### [Exercise brief]
Find and copy each line of the listing below that has the word "tree" in it.

### [Listed entries]
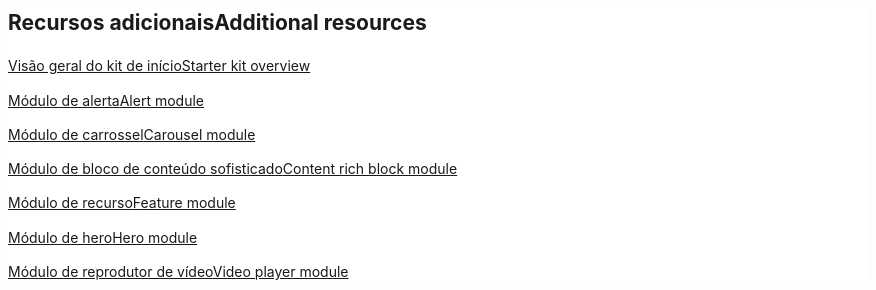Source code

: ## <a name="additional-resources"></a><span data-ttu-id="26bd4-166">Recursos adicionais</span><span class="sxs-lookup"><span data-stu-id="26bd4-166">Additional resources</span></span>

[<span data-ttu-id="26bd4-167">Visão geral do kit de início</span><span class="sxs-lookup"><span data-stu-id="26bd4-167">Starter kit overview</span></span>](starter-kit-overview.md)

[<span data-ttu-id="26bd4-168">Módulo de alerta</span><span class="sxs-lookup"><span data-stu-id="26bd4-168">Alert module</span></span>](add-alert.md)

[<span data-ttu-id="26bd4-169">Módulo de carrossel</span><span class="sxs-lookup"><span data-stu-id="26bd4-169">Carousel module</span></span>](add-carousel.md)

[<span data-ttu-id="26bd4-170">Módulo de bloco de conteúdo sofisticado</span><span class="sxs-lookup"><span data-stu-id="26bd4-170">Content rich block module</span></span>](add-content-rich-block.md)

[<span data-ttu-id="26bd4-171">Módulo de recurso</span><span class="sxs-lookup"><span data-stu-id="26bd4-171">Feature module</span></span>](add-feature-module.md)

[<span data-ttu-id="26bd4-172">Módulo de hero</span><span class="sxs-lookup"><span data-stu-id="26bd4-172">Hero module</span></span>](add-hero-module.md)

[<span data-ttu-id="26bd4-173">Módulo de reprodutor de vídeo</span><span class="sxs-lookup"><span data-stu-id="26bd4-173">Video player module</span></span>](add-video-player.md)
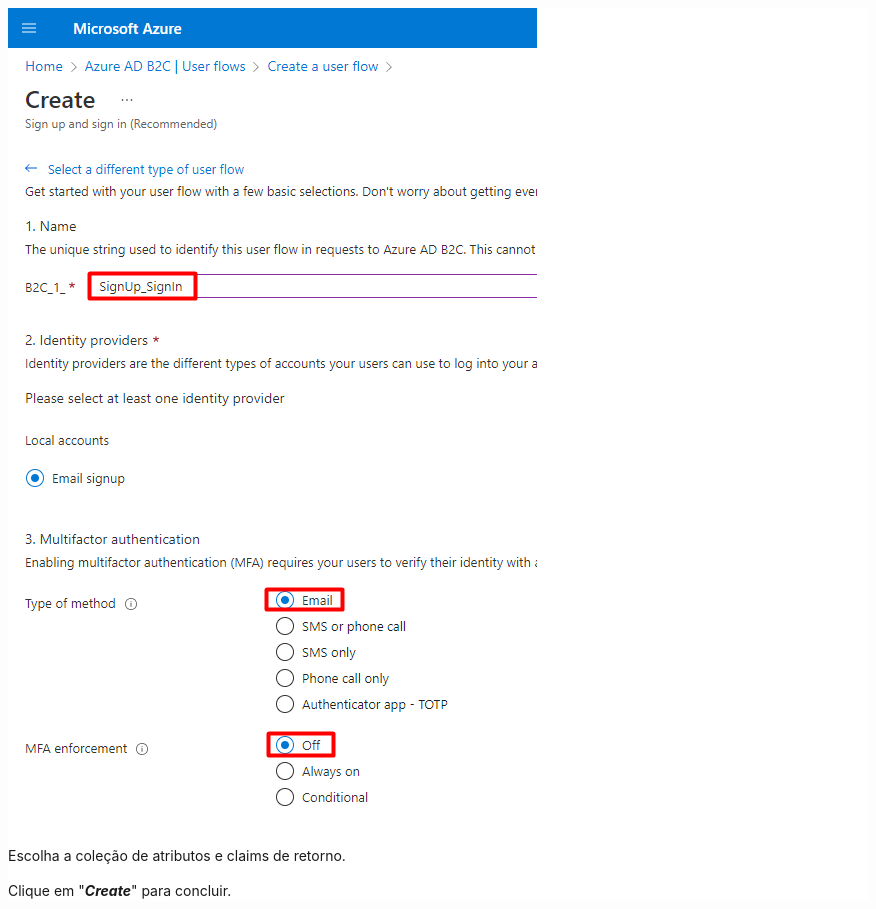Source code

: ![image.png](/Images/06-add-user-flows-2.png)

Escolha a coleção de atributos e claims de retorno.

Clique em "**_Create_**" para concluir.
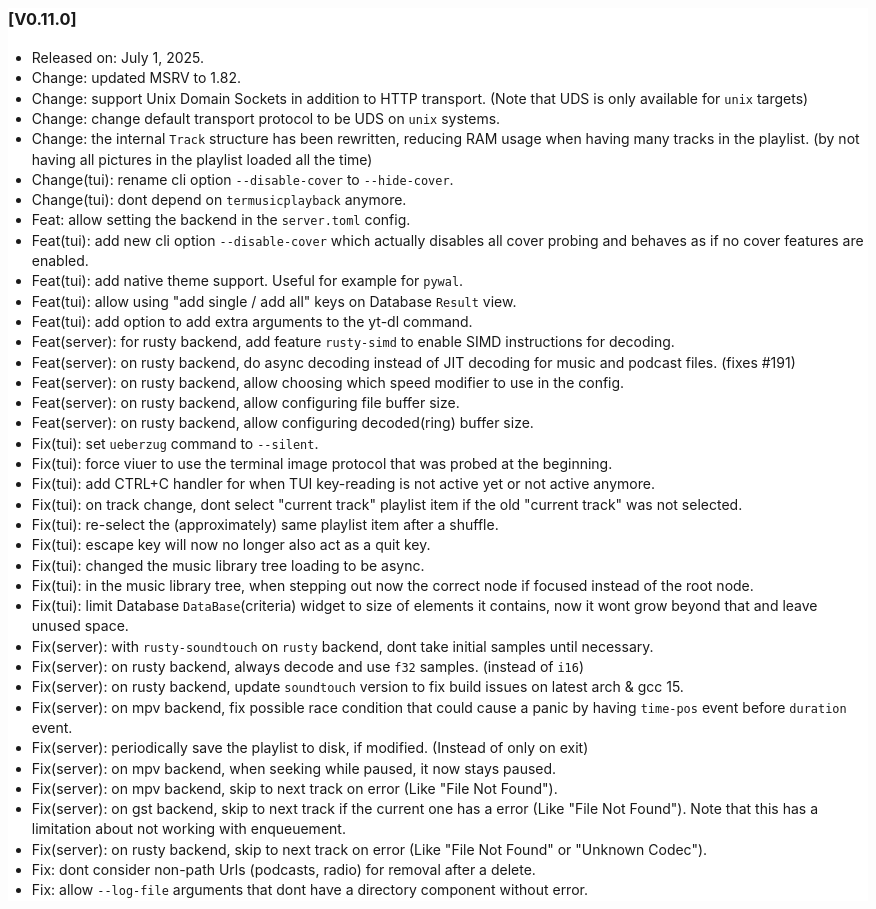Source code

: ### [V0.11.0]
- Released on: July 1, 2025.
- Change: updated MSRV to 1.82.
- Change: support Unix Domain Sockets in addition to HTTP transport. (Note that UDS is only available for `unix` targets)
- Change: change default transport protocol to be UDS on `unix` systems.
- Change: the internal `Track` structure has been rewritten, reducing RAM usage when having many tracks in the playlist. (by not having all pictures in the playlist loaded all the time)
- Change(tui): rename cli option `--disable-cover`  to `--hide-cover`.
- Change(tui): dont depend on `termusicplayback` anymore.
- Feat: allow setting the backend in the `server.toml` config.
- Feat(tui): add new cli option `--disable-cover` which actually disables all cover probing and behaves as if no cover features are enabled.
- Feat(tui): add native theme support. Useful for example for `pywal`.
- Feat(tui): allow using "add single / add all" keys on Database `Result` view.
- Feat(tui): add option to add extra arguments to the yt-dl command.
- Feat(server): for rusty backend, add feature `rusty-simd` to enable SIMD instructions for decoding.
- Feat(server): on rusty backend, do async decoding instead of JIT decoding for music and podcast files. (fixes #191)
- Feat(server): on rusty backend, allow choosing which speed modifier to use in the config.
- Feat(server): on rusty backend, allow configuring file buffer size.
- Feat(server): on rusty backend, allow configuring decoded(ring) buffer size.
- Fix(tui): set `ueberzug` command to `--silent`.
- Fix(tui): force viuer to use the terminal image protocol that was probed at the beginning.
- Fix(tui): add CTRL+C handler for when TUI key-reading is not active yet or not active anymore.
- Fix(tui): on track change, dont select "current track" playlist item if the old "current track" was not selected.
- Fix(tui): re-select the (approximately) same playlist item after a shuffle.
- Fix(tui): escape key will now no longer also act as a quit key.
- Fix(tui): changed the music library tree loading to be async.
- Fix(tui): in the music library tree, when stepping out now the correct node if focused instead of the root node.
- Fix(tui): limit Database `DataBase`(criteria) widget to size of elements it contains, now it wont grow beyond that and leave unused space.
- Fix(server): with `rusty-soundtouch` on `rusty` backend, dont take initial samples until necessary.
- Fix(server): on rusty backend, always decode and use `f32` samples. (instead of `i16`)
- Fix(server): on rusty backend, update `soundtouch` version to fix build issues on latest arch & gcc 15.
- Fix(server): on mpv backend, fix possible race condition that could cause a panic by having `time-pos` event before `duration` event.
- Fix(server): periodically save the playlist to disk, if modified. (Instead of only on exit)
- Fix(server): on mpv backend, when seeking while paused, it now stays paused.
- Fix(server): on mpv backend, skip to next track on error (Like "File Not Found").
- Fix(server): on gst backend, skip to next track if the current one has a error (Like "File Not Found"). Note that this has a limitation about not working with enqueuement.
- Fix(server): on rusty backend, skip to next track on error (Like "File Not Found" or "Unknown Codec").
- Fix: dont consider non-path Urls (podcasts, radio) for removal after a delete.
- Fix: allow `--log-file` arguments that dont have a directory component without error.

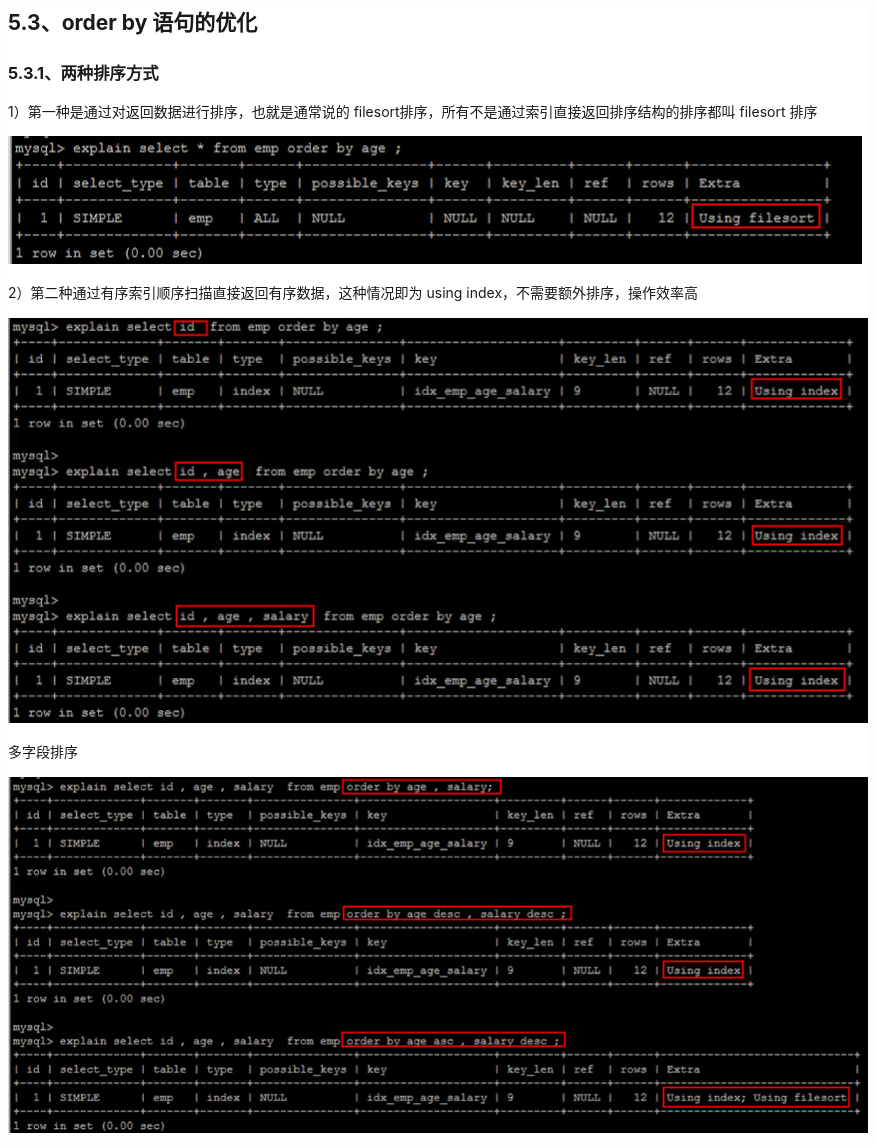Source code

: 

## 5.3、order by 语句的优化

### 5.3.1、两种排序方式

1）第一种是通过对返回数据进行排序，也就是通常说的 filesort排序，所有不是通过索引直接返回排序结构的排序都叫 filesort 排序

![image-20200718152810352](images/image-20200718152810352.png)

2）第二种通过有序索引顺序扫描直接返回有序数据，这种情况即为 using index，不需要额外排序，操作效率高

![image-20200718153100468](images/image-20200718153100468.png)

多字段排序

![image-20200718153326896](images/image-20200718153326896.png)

### [Solution to this task]
- Fix(tui): changed the music library tree loading to be async.
- Fix(tui): in the music library tree, when stepping out now the correct node if focused instead of the root node.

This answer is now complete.